Gatekeeper - Keep Malware from Messing with Your IP

This is a new security feature that will help protect users from inadvertently installing malware. The three default levels of protection seem sensible and should satisfy all types of use cases. Users can select to download and install:

  • Software from the App store only. This is the most secure option, as Apple closely scrutinizes everything that is distributed through the App store.

  • Software from the App store and Apps with a developer ID. This is the default setting, and the intermediate level of security. Apple will work with developers to digitally sign applications and ensure that they are secure. These apps can be distributed outside of the App store.

  • Software from anywhere. In essence, this is how things work today.

Given that security threats appear to be growing along with Mac usage, this seems like a great upgrade for professionals whose livelihood is tied to the intellectual property that resides in their computers.

This should do for software security what Time Machine did for backups.


With Mountain Lion, Apple is integrating iCloud more deeply into the OS and applications. I love the idea that many of my documents will automatically be made available from my Mac, iPhone, and iPad. Updating once and having the changes synchronized across devices is awesome.

While I think that his area has tons of potential, I don't expect this to meet the sharing needs of professional video producers.
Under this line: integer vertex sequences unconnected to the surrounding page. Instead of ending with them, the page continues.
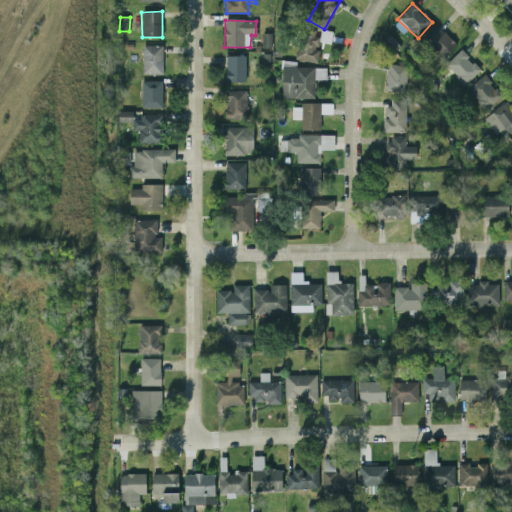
[(456,45),(438,28),(424,42),(442,60),(456,45)]
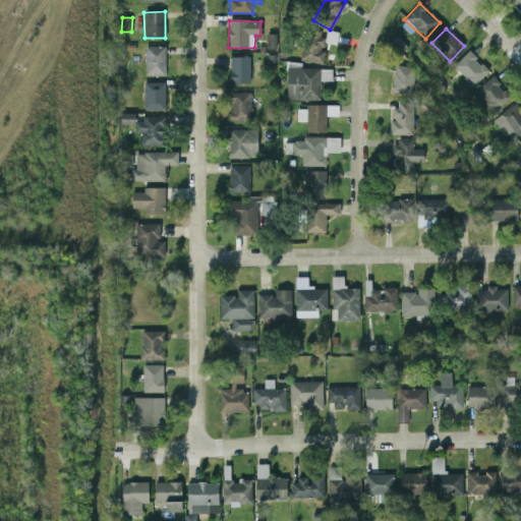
[(323,65),(325,51),(324,51),(327,35),(330,35),(330,34),(306,30),(300,61),(323,65)]
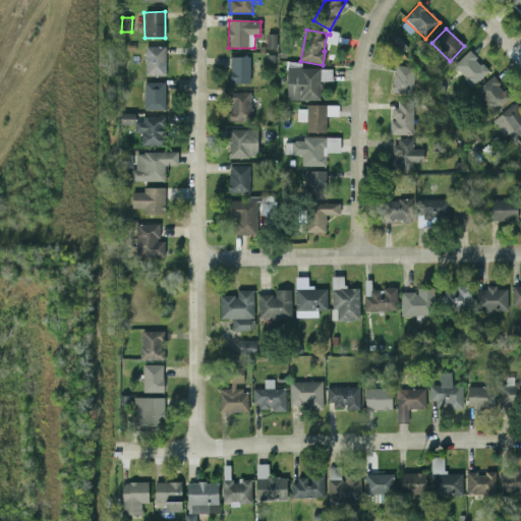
[(166,47),(145,47),(145,75),(165,76),(166,47)]
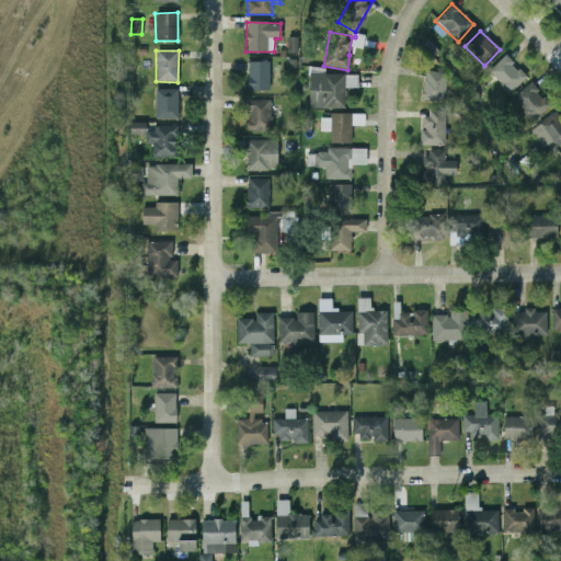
[(526,77),(505,55),(488,71),(508,93),(526,77)]
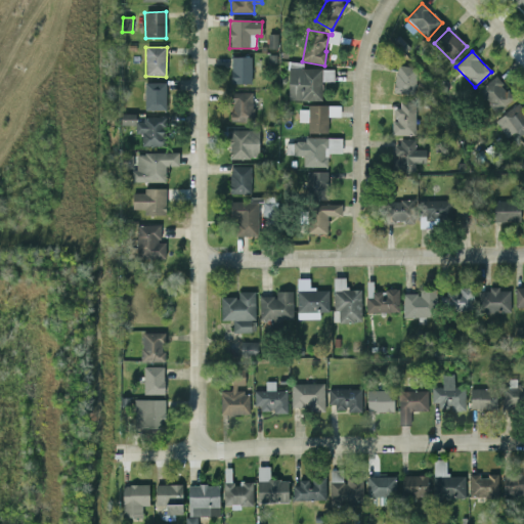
[(252,58),(231,57),(231,84),(251,84),(252,58)]
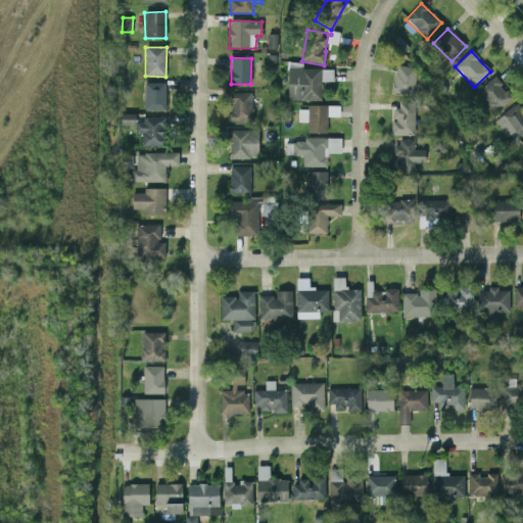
[(333,69),(301,68),(301,63),(288,63),(287,101),(321,101),(322,83),(333,83),(333,69)]
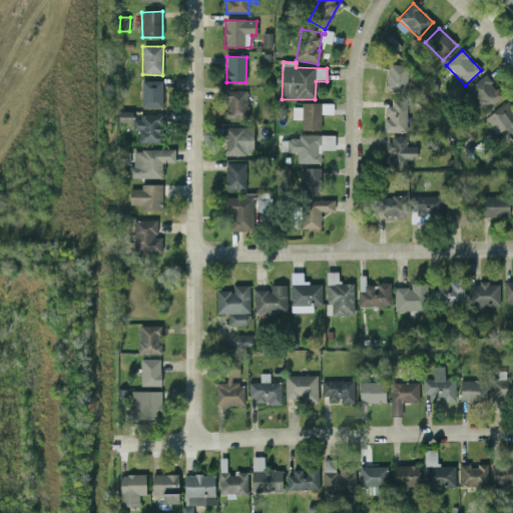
[(386,92),(406,93),(407,66),(387,65),(386,92)]
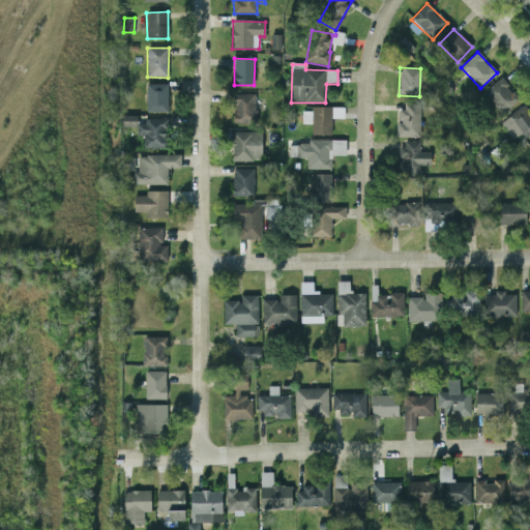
[(482,93),(501,116),(520,100),(501,78),(482,93)]
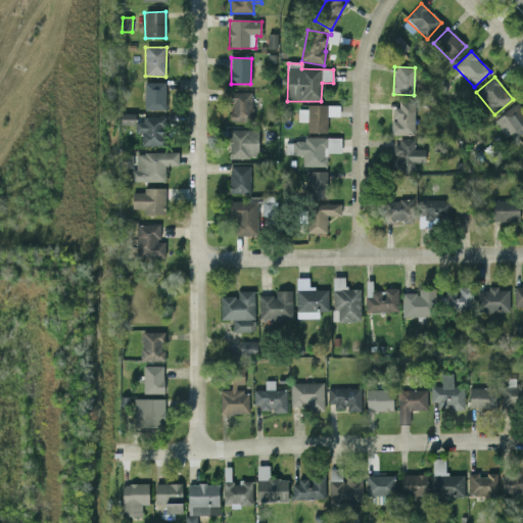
[(165,83),(144,84),(144,111),(165,110),(165,83)]
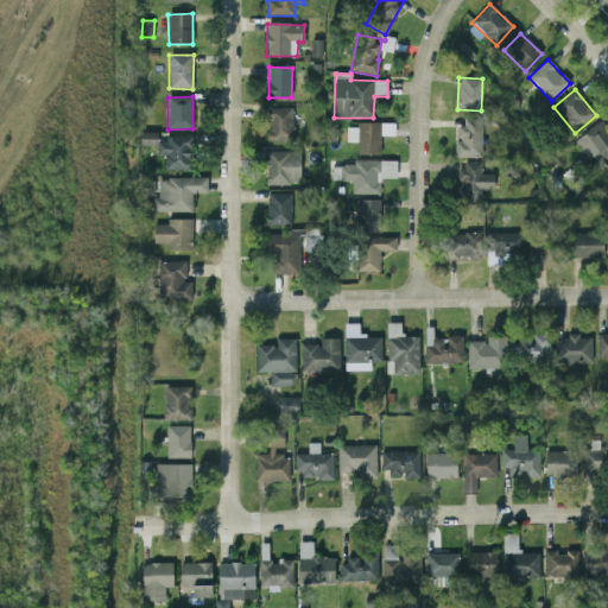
[(267,143),(293,144),(295,109),(268,108),(267,143)]
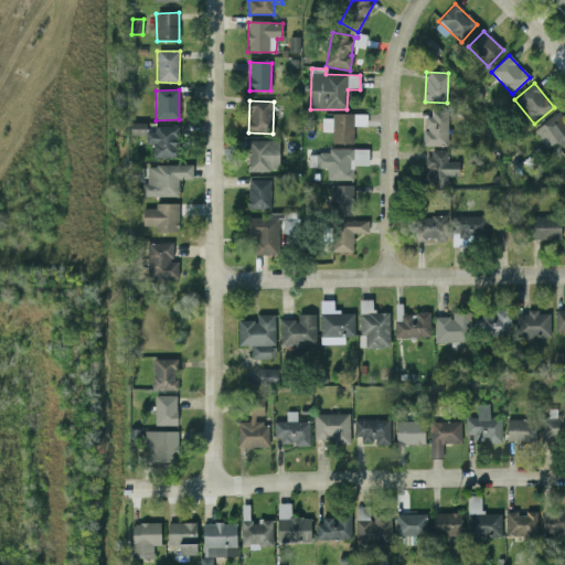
[(423,147),(448,146),(448,110),(427,112),(428,131),(423,131),(423,147)]
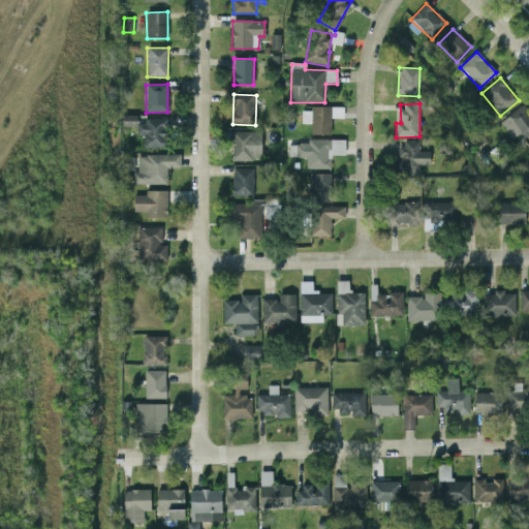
[(511,139),(520,134),(522,139),(528,134),(528,113),(525,105),(500,121),(511,139)]
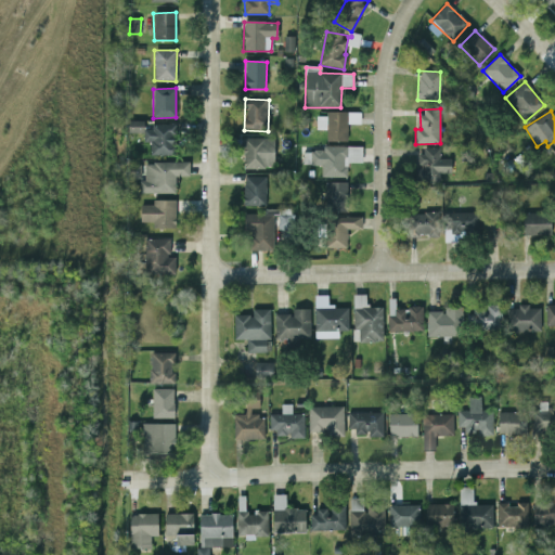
[(360,124),(360,113),(324,112),(324,116),(317,116),(315,129),(326,130),(326,141),(347,142),(347,124),(360,124)]
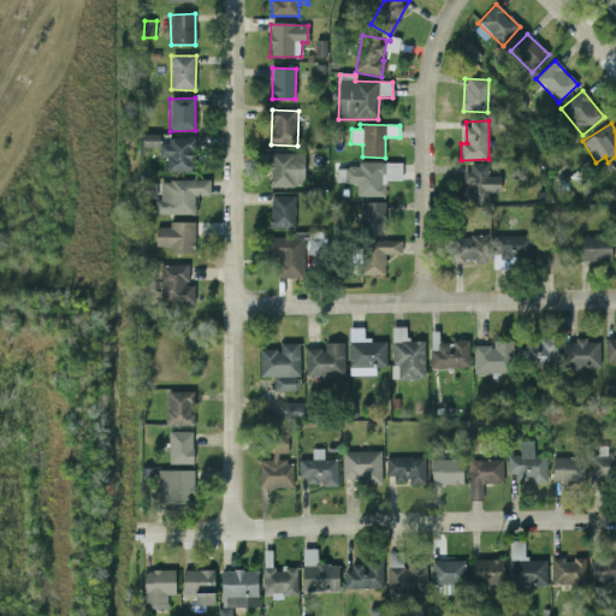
[(194,173),(195,140),(159,140),(159,135),(142,135),(142,148),(160,148),(160,159),(167,159),(166,172),(194,173)]
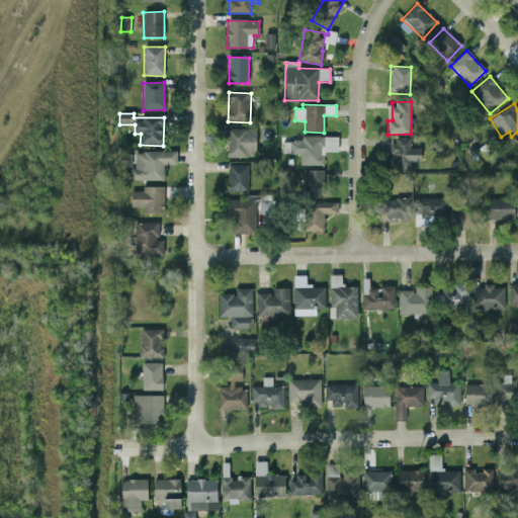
[(256,130),(227,130),(227,158),(256,157),(256,130)]
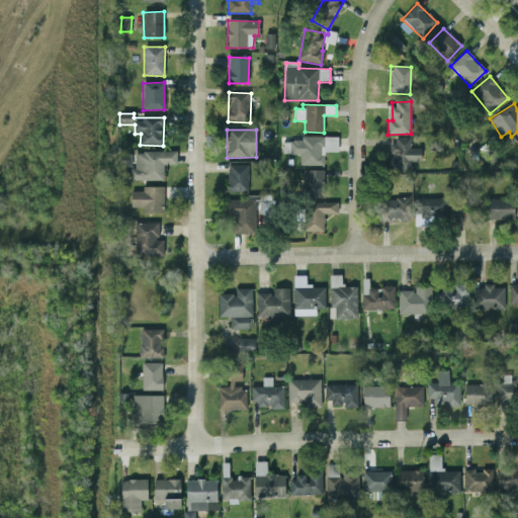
[(324,165),(324,152),(337,152),(337,138),(290,139),(290,155),(299,154),(299,166),(324,165)]
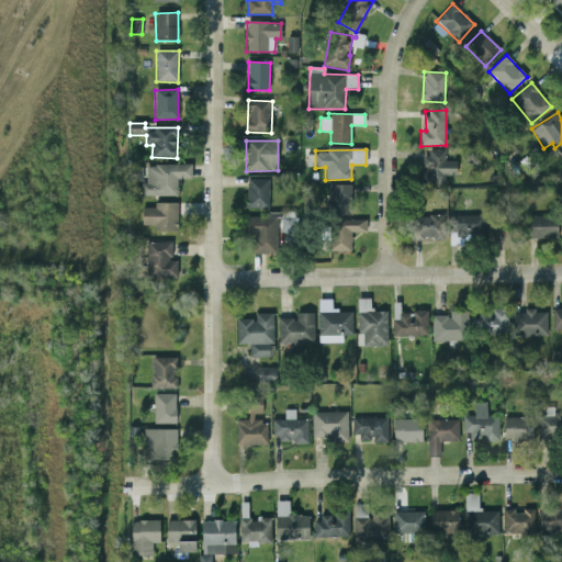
[(425,187),(446,187),(445,176),(457,175),(457,160),(446,160),(445,150),(424,150),(425,187)]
In an ideal world you would be able to send a clip from a timeline in Final Cut Pro out for remote viewing by your collaborators over the Internet regardless of where they are or what device they are viewing it on. Due to the complexity of encoding video for multiple devices, and the wide range of post production work flows, this seems to be beyond the immediate ambitions of iCloud.

In the meantime this leaves a significant opportunity for companies like ScreenLight to help people easily collaborate on video production from anywhere, anytime, anyplace.


Personally, I'm quite excited about this one and I've downloaded the beta version of the application.

Essentially, Messages replaces iChat and integrates its functionality with the iMessage application from iOS (think free SMS between iPhone/iPad users), and FaceTime. It basically combines instant messaging, text messaging, and video calling into one application.

I've always been bothered that I can't text someone and then carry on the same conversation when I sit down at my computer. With Messages I can do exactly that. I can start a conversation on my iPhone, keep the conversation going on my Mac, and then later continue it on my iPad. The full conversation is synced across all your devices. Cool.

Not sure if this provides any special benefit for video production or editing (other than the fact that anything that helps communication is good in my books), but it's a great feature.

Mountain Lion - A Reason To Upgrade to Final Cut Pro X?

None of these OS features will be available to Final Cut Pro 7 users, who will likely be stuck using Snow Lion.

Is it worth upgrading from 7 to X just to take advantages of things like AirPlay Mirroring? For most users, probably not... Is it worth upgrading to FCP X in general? For many people, the answer is yes.

With 3 software updates in 6 months, Apple has addressed most of the major concerns with FCPX. In particular, the most recent release added multicam editing, broadcast monitoring, media relinking, and XML 1.1. With a $10 utility called 7 to X from Intelligent Assistance, Final Cut Pro X users can import legacy projects, thus removing a major barrier to adopting the new editing software (see our take here). In short, the reasons for not upgrading are disappearing as Apple reaffirms its commitment to support this market.

Unless there is something particular about your work flow that is not yet supported in FCPX, I think that the balance has tilted and that the benefits of the new software outweighs the costs. Final Cut Pro X, offers the advantage of access to more powerful hardware (without having to install an old version of the OS), 64-bit performance, background processing and powerful media organization (that takes some adjustment).

With the new OS features that will be part of Mountain Lion, the balance may shift a little further towards FCP X.